An impressive debut from writer/director Malcolm D. Lee, The Best Man is a surprisingly complex comedy about karmic retribution. Eschewing the minstrel show shuck-and-jivin’ and stepnfetchin’ of the recent spate of films targeted for black audiences, the characters in The Best Man are successful middle-class folk with good and not-so-good traits, appropriately exaggerated for comedy sake.
Harper (Taye Diggs) is a novelist whose best chapters are thinly-veiled episodes from his own life. On the brink of publication, he’s asked to be the best man in his buddy, Lance’s (Morris Chestnut) wedding. The thing is, Harper had a sexual tete-a-tete with Lance’s betrothed, Mia (Monica Calhoun). To add insult to injury, his little peccadillo with Mia has made for one terrific chapter in his forthcoming novel.

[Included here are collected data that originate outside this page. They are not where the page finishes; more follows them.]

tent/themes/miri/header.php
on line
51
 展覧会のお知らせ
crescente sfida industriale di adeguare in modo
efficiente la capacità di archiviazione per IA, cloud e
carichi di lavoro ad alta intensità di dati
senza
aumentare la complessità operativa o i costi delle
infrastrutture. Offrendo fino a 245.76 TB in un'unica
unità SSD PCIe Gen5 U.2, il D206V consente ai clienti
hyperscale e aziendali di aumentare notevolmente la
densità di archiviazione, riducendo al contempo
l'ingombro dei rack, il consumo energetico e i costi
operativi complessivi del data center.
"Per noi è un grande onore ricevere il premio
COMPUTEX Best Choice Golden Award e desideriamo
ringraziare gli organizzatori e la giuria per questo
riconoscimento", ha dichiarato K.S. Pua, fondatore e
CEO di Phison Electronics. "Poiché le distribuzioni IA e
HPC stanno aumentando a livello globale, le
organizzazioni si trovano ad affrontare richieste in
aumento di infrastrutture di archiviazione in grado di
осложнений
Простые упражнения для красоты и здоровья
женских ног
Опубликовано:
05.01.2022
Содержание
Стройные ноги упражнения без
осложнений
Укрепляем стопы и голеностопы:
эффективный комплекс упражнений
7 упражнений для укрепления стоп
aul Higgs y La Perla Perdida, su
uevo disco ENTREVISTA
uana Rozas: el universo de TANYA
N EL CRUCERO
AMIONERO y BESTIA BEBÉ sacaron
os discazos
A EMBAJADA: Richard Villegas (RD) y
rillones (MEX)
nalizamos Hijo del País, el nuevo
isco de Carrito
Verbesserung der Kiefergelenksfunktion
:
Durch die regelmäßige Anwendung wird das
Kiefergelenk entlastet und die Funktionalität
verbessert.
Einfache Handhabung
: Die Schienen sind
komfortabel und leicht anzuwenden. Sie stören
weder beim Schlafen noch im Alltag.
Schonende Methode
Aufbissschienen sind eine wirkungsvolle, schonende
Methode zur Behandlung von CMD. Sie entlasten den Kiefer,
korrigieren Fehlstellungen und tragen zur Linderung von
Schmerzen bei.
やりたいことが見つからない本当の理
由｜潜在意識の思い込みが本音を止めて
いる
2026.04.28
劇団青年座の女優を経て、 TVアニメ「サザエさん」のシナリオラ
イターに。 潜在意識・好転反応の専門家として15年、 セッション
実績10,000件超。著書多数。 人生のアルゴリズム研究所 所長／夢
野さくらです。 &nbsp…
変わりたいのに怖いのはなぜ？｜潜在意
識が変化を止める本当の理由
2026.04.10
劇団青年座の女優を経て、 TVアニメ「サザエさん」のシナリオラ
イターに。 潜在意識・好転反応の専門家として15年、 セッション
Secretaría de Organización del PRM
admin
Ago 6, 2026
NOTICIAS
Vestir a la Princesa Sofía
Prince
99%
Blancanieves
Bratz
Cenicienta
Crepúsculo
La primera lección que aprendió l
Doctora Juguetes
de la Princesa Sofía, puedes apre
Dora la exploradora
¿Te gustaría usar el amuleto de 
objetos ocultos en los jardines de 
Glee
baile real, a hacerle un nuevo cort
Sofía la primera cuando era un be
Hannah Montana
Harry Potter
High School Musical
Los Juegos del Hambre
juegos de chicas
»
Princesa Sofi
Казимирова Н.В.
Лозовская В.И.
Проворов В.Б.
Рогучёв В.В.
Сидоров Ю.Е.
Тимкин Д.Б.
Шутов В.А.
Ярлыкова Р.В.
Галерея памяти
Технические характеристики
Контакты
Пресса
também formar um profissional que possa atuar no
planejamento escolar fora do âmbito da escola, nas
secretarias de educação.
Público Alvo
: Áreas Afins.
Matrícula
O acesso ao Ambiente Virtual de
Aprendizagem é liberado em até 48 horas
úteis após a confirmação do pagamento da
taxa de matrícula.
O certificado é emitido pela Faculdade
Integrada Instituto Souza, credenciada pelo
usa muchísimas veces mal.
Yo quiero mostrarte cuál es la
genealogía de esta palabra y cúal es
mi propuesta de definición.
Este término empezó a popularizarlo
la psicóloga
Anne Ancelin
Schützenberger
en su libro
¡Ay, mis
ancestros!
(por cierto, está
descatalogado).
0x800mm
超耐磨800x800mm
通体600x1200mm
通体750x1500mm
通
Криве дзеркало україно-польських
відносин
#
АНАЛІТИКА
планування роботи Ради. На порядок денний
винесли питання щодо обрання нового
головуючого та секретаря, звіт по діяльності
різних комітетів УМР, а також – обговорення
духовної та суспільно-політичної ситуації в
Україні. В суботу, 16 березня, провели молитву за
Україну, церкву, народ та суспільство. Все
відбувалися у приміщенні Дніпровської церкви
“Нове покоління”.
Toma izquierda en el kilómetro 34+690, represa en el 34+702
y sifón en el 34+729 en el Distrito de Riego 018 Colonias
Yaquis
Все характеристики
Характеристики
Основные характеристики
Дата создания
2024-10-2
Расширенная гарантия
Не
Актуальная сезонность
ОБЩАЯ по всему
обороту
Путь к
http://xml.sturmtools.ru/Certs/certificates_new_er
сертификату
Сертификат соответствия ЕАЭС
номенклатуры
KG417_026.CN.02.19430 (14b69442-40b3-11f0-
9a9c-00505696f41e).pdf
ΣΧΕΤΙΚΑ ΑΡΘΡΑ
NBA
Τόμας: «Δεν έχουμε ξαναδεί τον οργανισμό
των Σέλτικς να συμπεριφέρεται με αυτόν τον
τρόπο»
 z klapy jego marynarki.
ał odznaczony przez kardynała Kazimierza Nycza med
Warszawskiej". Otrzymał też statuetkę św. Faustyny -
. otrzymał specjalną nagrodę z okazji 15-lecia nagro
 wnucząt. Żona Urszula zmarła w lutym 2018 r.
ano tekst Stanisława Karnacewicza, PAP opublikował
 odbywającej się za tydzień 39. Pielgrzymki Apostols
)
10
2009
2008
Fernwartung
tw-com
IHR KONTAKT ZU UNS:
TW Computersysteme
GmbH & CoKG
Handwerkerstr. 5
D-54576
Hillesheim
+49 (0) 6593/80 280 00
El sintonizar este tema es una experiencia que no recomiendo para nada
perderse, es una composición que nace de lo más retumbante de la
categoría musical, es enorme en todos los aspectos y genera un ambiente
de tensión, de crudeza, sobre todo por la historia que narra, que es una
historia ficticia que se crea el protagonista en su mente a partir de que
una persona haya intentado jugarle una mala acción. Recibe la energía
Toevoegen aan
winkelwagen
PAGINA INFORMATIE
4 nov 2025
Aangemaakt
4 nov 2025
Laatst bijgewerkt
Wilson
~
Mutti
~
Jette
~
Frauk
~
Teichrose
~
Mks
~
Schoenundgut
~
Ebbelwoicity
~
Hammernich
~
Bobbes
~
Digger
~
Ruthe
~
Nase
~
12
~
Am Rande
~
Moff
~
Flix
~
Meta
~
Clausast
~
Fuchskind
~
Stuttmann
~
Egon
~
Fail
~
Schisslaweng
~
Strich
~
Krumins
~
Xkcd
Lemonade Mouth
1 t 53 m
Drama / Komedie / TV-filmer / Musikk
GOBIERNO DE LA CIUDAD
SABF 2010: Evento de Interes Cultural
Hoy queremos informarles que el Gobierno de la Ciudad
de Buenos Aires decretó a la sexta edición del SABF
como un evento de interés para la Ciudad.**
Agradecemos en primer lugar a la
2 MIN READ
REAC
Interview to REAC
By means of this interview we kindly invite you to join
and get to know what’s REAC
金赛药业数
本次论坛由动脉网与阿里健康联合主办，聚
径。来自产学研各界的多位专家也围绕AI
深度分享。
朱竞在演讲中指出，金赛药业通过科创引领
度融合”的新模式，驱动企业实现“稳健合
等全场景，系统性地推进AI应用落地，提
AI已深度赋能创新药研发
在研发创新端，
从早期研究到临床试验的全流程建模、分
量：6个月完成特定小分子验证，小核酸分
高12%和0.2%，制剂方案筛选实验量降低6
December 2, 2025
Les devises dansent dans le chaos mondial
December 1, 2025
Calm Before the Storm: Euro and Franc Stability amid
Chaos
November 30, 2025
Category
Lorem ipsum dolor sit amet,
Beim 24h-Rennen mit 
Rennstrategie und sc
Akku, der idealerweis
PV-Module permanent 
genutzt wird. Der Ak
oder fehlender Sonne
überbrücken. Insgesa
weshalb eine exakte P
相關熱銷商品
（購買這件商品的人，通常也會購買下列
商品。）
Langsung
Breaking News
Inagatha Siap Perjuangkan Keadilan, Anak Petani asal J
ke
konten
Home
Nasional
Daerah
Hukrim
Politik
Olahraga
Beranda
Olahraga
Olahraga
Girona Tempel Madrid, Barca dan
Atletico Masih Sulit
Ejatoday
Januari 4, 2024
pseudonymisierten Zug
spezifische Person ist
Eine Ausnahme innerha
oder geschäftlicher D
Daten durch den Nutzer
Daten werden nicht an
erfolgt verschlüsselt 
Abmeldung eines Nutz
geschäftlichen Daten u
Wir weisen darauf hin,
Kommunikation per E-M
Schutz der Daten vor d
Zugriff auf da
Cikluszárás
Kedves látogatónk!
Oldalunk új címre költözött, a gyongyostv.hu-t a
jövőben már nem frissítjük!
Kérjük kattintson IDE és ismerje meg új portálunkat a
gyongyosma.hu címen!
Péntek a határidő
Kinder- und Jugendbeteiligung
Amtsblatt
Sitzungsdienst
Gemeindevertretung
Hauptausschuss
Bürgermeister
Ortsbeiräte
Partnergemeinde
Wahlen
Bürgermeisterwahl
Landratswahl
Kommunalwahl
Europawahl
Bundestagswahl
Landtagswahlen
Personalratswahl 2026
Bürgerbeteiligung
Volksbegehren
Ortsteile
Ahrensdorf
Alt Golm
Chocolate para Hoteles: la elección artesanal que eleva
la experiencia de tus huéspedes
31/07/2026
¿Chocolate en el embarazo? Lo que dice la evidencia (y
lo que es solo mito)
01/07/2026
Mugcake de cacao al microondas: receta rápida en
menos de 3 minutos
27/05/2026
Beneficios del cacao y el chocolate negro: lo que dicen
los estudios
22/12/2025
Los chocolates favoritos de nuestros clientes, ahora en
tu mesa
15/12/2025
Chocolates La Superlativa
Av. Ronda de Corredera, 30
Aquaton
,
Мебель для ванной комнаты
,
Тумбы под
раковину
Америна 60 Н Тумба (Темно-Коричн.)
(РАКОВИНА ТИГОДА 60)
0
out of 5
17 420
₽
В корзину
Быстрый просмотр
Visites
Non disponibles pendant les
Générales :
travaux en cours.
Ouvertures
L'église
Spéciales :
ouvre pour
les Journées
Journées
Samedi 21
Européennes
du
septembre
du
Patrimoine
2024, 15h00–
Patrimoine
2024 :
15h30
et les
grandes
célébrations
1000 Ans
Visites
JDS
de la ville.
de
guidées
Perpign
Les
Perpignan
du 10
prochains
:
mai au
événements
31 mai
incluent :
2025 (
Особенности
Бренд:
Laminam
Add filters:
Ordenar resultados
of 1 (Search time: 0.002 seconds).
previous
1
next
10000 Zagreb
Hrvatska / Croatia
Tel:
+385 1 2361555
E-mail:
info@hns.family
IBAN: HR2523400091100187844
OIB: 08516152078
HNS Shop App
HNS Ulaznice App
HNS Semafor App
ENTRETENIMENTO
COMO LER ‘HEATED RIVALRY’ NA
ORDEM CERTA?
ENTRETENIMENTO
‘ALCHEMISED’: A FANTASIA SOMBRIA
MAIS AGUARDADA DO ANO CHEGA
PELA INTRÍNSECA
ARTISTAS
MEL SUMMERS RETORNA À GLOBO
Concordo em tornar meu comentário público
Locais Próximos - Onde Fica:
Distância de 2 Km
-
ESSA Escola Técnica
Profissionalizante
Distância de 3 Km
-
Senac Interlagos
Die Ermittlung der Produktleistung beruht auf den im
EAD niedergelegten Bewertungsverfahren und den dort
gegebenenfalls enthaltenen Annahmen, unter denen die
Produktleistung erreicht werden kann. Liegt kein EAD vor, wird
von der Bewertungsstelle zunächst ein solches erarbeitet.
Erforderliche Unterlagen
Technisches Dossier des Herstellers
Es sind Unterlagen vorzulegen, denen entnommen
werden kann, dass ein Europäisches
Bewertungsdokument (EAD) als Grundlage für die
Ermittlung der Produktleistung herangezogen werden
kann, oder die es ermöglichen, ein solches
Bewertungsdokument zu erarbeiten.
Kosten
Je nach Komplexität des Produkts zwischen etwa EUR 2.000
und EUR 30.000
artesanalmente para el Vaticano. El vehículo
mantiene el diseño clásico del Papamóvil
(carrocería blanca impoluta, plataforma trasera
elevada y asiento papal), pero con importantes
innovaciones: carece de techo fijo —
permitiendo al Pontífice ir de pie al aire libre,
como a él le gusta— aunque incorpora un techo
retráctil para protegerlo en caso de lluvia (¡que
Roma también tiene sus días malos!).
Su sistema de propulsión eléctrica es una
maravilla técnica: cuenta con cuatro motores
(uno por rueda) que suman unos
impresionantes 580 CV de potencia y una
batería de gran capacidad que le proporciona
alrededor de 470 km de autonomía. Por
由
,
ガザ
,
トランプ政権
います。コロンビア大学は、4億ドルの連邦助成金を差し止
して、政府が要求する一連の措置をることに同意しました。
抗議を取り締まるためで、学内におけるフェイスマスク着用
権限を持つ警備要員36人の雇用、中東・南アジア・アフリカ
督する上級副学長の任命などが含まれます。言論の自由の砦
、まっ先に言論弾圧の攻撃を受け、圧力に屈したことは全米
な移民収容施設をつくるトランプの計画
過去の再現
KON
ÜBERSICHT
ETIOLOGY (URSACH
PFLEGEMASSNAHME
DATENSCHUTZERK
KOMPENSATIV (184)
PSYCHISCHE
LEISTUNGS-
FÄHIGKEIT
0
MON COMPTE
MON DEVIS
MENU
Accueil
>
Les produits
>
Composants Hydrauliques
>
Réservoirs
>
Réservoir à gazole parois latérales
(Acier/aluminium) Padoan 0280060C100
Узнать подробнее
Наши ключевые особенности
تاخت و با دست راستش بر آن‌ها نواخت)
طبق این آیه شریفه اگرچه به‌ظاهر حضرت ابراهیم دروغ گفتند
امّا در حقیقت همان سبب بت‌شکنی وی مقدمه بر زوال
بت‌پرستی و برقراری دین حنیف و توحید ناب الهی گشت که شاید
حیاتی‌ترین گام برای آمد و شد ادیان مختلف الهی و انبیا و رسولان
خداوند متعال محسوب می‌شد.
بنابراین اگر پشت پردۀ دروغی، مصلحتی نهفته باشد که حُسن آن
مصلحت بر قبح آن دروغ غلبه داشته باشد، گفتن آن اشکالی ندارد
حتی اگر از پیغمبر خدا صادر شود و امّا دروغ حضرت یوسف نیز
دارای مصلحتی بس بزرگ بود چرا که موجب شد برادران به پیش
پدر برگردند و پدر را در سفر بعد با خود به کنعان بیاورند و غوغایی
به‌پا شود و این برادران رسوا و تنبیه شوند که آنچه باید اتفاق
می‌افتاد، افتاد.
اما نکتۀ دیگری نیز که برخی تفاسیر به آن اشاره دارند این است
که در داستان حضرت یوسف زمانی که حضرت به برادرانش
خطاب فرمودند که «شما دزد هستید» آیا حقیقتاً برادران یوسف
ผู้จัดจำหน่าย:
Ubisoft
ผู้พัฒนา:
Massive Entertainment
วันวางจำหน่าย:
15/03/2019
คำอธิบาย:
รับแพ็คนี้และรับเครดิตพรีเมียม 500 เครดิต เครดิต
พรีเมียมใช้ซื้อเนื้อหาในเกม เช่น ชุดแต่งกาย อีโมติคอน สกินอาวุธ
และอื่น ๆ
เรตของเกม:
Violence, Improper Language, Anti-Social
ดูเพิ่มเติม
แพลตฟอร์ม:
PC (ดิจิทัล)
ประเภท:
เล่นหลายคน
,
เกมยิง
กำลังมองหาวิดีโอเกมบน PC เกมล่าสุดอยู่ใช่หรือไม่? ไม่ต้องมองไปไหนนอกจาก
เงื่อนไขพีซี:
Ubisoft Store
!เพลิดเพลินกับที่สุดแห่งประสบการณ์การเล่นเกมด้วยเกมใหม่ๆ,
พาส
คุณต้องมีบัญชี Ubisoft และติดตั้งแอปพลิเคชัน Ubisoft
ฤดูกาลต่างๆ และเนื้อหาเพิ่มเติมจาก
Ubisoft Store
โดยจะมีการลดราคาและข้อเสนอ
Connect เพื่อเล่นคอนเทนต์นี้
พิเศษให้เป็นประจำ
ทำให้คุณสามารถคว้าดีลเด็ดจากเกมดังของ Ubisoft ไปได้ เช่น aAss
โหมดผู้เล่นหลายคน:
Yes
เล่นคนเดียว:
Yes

Jordan (Nia Long), a bridesmaid and TV journalist with a penchant for digging in the dirt and airing dirty laundry, apparently has an axe to grind with Harper, whose unflattering portraits of friends and family will certainly not endear him to anyone. Fearing that Jordan, who received an advance copy of the book, is going to let the cat out of the bag, Harper hilariously tries to keep her silenced.
With wonderful performances from Diggs, Long, Chestnut and Calhoun, Malcolm D. Lee’s freshman effort seems as exciting and new in 1999 as producer Spike Lee’s She’s Gotta Have It was in 1984. The Best Man is about real people in real situations, played for the truth in comedy, rather than the wacky gag or kneeslappin’ bit. It’s a movie that, thankfully, doesn’t traffic in stereotypes.